Howard: It would seem to me you would be, because you both have a bunch of kids. Are we done having children? I think it’s enough.

Rosie: My therapist said to me recently, “You have overinvested in the mother narrative.” I was like, “Correct.”

Howard: Is that because you want to save every child out there? Do you think there’s some of that?

Rosie: I think it’s because I didn’t have a mother. I really wanted to have a mother. Every child, I think, wants to have that one person who’s going to be your forever person. I used to take my friends’ moms and totally be the kiss-ass nice. My friends were like, “Will you stop talking to my mom.” You’re supposed to hate your mother when you’re fourteen or fifteen, right?

Howard: Yeah, you didn’t get to go through that.

Rosie: No. And so when my kids went through it—and some are still, I took Parker to therapy. I was sobbing in therapy for like forty-five minutes. He’s just looking at me—he’s fourteen—and the therapist says to him, “Is there anything that you want to say?” He goes, “Yeah, do you think you could adjust her medications?” I was like, “You bastard. You bastard.”

Howard: I don’t think we ever talked about this, but were things so bad as a kid that you would break your own bones?

Rosie: Yes.

Howard: Why, Rosie? What was going on there? How would you break your own bones?

Rosie: Usually with a very heavy wood hanger. Remember when we were kids, they had those very thick wood hangers?

Howard: My mom used to hit me with one of those.

Rosie: Correct. Those things. Or when it was bat day at the Mets stadium, they had these little wooden bats.

Howard: How old were you when you would hit yourself?

Rosie: It started right after my mother died when I was about eleven. I would repetitively hit something, usually on my hands, and it would get so numb. And then I would know when it was broken and then I would stop. I think what I liked—what I’ve learned through years of therapy, now as a fifty-five-year-old adult woman—similar to cutting, when the pain on the inside is so intense, you just want a way for it to stop.

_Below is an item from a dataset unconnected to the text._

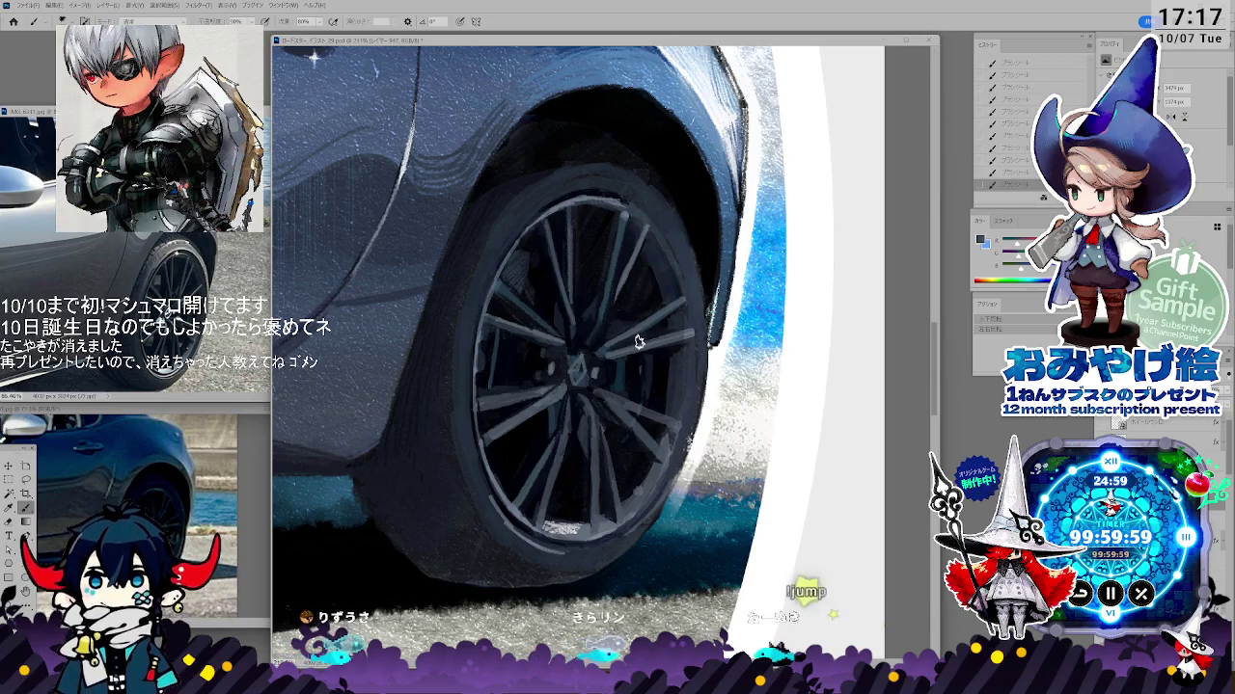
pyautogui.press('i')
pyautogui.click(590, 415)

Your brain literally can’t handle the physical pain and the emotional pain. One of the receptors turns off. So when you feel like you’re drowning by all of the emotional stuff . . . And there was horrible stuff going on at my house at night. That’s something that scars you in a way, that unless you’ve lived through it it’s hard to articulate.

Howard: Do you think it was a cry for help? Because when you broke a bone, you got to be taken to a doctor, right? People knew you. At some point, did anyone think to say, “Gee, Rosie, why are you always coming in with broken bones?”

Rosie: No. That was not the time, in the seventies. They do that now. Today it would. But I liked going to the doctor because there were nurses who would put the warm cast on me and talk to me and—

Howard: Mothering.

Rosie: Correct. Then when you go to school, you’re not the kid with the dead mother. You’re the kid with the cast and everyone signing it. I don’t know. It took me till I was about twenty-two to stop doing it.

Howard: How many bones do you think you’ve broken in your body?

Rosie: Boy, I don’t know. It’s mostly my hands, but I’d say at least a dozen times in my life.

Howard: If you saw Donald Trump drowning, if he fell off a boat, would you jump in and save him?

Rosie: That is a really interesting question. I don’t know that I would jump in. I might throw him a floatie. If he was drowning, I have to say, I probably would. Which I hate about me. I’m such a bad hater. I don’t want him to die. Do I want him to spend the rest of his life in jail? I certainly do.

Howard: By the way, earlier in this interview you said that you would service Bob Mueller.

Robin: Has he called in?

Howard: Robin, he’s waiting outside to be serviced.

Rosie: Robin, come with me. I know you’re much better at it.